*Série de tâches*
A - Relevez toutes les personnes désignées par leur nom dans le texte sur la tentative de coup d'État de 1984 au Cameroun.
B - Poursuivez le texte sur la tentative de coup d'État du 6 avril 1984 au Cameroun à partir de sa dernière phrase.

Selon le redoutable chef des services secrets camerounais, le vrai-faux coup d’Etat n’avait pour seul et unique objectif que d’« implanter l’autorité, le pouvoir et la suprématie de la tribu beti ». Fochive précise que Paul Biya est otage de ce clan ethnofascite encore appelé « Essingan » qui, selon lui, est « sérieusement armé et militairement bien protégé ».

Dans son récit, Jean Fochive laisse croire que les proches collaborateurs de Paul Biya était bien informés de la préparation d’un coup d’Etat mais ont laissé faire pour sans doute prendre la situation à leur avantage: « Je fus quand même surpris par la tentative de coup d’Etat du 6 avril 1984 parce que, n’ayant pas eu le feed-back de mon rapport, je m’étais dit que le chef de l’Etat avait certainement pris d’autres dispositions et qu’il n’était pas obligé de m’en parler.Plus tard je découvris que non seulement mon rapport ne lui était pas parvenu, mais qu’il était resté sous pli fermé au secrétariat général (de la présidence de la République, ndlr) ». Le secrétaire général à la présidence s’appelle alors Joseph Zambo.

Contenu transcrit des pages
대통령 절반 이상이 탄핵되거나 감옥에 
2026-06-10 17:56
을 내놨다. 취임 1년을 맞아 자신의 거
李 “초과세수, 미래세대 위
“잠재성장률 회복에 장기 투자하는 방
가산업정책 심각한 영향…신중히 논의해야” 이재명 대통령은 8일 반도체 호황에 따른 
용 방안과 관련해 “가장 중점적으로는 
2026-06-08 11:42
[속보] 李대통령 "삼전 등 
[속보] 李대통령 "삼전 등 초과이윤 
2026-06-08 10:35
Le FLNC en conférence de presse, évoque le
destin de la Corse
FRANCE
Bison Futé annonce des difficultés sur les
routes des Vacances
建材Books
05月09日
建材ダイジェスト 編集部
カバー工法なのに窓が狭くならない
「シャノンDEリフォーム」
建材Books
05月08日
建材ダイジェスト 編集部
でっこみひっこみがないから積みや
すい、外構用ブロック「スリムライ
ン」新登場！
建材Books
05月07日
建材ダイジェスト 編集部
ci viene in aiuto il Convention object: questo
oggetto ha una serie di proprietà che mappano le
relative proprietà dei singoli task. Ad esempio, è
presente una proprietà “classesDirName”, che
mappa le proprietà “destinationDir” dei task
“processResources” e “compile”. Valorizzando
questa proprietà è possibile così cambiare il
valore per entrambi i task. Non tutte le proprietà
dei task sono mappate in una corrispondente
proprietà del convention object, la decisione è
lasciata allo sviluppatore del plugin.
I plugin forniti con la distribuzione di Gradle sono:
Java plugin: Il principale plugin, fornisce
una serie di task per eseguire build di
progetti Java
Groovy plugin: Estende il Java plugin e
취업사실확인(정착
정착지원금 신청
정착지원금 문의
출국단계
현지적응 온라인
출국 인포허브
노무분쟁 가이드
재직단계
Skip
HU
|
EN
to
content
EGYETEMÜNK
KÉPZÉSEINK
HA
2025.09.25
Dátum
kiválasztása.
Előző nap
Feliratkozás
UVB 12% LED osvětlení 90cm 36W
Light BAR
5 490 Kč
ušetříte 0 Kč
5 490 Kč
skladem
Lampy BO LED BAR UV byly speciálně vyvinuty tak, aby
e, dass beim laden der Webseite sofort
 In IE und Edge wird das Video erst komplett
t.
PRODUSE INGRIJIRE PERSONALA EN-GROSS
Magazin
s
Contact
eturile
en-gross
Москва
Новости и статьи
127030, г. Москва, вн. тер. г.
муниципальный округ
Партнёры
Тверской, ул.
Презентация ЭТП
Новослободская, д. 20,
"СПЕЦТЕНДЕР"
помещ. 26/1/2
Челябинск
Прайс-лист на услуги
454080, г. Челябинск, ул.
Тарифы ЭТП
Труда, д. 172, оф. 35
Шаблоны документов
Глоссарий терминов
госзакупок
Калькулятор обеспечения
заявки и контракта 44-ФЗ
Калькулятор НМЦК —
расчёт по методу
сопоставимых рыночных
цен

*Réponses*
A - Jean Fochive, Paul Biya, Joseph Zambo

B -
Au moment où Fochive était en train d’enquêter sur le coup d’Etat manqué, le clan ethnofasciste Essingan va obtenir son limogeage de la tête du CENER, lequel limogeage intervint le 4 août 1984, à quelques jours de la cérémonie de la sortie d’une promotion de jeunes élèves-officiers de l’Ecole militaire interarmées (EMIA). En effet, dans ses investigations, le chef de la police politique découvrit que : « le coup d’Etat du 6 avril 1984 avait été monté par le clan (beti-bulu, ndlr) dans le seul but de massacrer les jeunes officiers nordistes, de se débarrasser ses cadres (sic) et impliquer M.Ahidjo qui fût condamné à mort ».

Les enquêtes de Fochivé ont également révélé qu’un français au nom de Gérard Delafarge était au centre du montage en question. Ce dernier, qui avait ses habitudes dans les couloirs du ministère des Forces armées alors dirigé par Gilbert Andzé Tsoungui, avait remis à Salatou Adamou, l’aide de camp de l’ancien chef d’Etat, une mallette contenant 66 millions de FCFA et une lettre prétendument écrite par Amadou Ahidjo et qui portait sur le déroulement du coup d’Etat. Rappelons que Salatou Adamou fut condamné à mort le 28 février 1984 par le Tribunal militaire de Yaoundé pour « tentative d’assassinat du chef de l’Etat»."